In a way, my Dad is lucky. The stroke could have left him totally paralyzed and unable to speak. Except for his inability to stand up and walk, his memory and manner of speech have remained intact. Unlike most stroke patients, his face also doesn’t look lopsided.
And despite the frustration that comes with his inability to do routine tasks, he appears surprisingly upbeat and positive. As far as I know, he doesn’t wallow in self-pity.
Tess, our hardworking and faithful maid, now has a companion to help her with round-the-clock chores. She and Annabelle now work in 12-hour shifts to attend to my Dad and do housework on the side.
Apart from the dozen or so anti-stroke medications he has to take (Citicoline, Clonigen, Rosuvastatin, etc.), my Dad has to be driven to the rehab clinic thrice a week for therapy.

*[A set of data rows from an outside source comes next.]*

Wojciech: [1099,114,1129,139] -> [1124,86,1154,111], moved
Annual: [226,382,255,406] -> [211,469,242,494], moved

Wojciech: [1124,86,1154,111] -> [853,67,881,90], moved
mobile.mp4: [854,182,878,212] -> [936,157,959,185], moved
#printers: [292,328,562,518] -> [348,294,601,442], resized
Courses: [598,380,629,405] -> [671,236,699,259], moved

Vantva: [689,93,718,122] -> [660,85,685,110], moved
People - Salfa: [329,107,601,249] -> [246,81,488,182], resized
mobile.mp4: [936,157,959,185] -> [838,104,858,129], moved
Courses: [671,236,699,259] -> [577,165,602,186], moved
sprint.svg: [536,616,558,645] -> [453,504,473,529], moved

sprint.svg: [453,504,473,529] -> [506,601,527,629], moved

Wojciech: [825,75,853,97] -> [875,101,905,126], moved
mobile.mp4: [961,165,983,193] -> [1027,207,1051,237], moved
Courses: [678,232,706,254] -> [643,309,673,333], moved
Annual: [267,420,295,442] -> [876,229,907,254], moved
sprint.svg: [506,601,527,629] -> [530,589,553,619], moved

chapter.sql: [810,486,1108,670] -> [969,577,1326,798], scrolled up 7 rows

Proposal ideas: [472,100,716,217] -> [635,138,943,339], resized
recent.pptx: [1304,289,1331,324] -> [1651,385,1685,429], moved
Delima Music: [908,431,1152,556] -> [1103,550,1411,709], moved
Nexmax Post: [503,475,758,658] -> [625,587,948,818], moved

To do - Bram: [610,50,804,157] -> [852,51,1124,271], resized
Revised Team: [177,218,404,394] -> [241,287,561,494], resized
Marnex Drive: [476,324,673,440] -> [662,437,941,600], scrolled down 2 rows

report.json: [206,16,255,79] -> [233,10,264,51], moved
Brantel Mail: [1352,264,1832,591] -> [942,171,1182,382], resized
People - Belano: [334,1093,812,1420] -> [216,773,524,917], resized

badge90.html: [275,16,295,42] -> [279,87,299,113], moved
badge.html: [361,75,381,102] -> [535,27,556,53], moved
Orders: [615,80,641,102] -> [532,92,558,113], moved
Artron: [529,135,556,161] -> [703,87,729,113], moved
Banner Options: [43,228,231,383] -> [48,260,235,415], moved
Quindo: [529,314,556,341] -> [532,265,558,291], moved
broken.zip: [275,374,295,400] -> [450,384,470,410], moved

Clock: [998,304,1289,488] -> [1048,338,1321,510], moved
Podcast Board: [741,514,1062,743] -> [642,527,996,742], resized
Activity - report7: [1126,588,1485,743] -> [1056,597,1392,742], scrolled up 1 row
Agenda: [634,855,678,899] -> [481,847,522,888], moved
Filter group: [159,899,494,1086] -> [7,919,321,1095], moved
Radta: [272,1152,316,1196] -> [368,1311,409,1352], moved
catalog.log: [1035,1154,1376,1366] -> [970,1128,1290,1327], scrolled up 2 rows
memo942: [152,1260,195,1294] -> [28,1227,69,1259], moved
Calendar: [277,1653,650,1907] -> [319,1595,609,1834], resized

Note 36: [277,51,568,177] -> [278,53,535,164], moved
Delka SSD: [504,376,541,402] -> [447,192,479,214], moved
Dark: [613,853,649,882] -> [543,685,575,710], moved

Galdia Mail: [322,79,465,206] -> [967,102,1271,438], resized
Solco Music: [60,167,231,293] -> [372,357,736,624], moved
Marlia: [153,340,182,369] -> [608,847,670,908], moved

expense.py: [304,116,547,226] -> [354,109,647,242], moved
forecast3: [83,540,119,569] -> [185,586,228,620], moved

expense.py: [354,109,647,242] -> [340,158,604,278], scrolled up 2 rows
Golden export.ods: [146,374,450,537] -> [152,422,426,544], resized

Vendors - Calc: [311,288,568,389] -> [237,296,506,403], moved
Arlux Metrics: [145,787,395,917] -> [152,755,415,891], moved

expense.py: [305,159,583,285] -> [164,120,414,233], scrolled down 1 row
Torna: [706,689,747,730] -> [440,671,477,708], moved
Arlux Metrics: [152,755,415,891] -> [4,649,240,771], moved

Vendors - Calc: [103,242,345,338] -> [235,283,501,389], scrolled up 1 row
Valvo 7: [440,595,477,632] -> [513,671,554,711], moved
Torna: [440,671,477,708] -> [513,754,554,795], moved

After just two sessions he seemed to be making good progress, said the physical therapist. Through a series of exercises, one of the PT’s primary objectives is to remind my Dad’s brain that he still has two feet and a left arm he could utilize.
Back on his feet
He can now sit upright and lie down without any assistance. He still needs to be wheeled to the CR to answer nature’s call. But in due time, we hope to see him back on his feet and walking short distances.
And where did I get the strength and the wherewithal to deal with all this? To tell you the truth, I have no idea. Modesty aside, I ended up surprising even myself at my ability to rise to the occasion. Everything that happened to me during the past month was so unprecedented.
I must admit that there were times when I thought of throwing in the towel. But who am I fooling? Would I be able to live with myself for the rest of my life if I abandon my mission?
The moral and financial support from my siblings and their families abroad certainly helped, but major tasks and decisions on the ground were mine alone to make.
I’d like to thank friends near and far, real and virtual, related or not for their prayers and words of encouragement. A few even extended financial assistance through pay-when-able loans.
S, a Facebook friend who was my classmate back in college, even sent money to my Dad. The strange thing was S and I were never even close in school, and only had the chance to reconnect fairly recently through social media.
He now works as a doctor somewhere in the world (yes, I’m in the wrong profession). I said yes for two reasons: my Dad could use the money, and since S doesn’t work here or is in need of my help to boost his career, I believe that there are no strings attached to his offer.
For his part, he told me “his heart bleeds for the sick and the elderly. Give your Dad a hug and a kiss for me. I hope he gets well soon.” I will.
What was it that a former tax collector-turned-writer named Matthew once wrote: “Ask and it will be given to you; seek and you will find; knock and the door will be opened to you.” God bless you, S. God bless us all!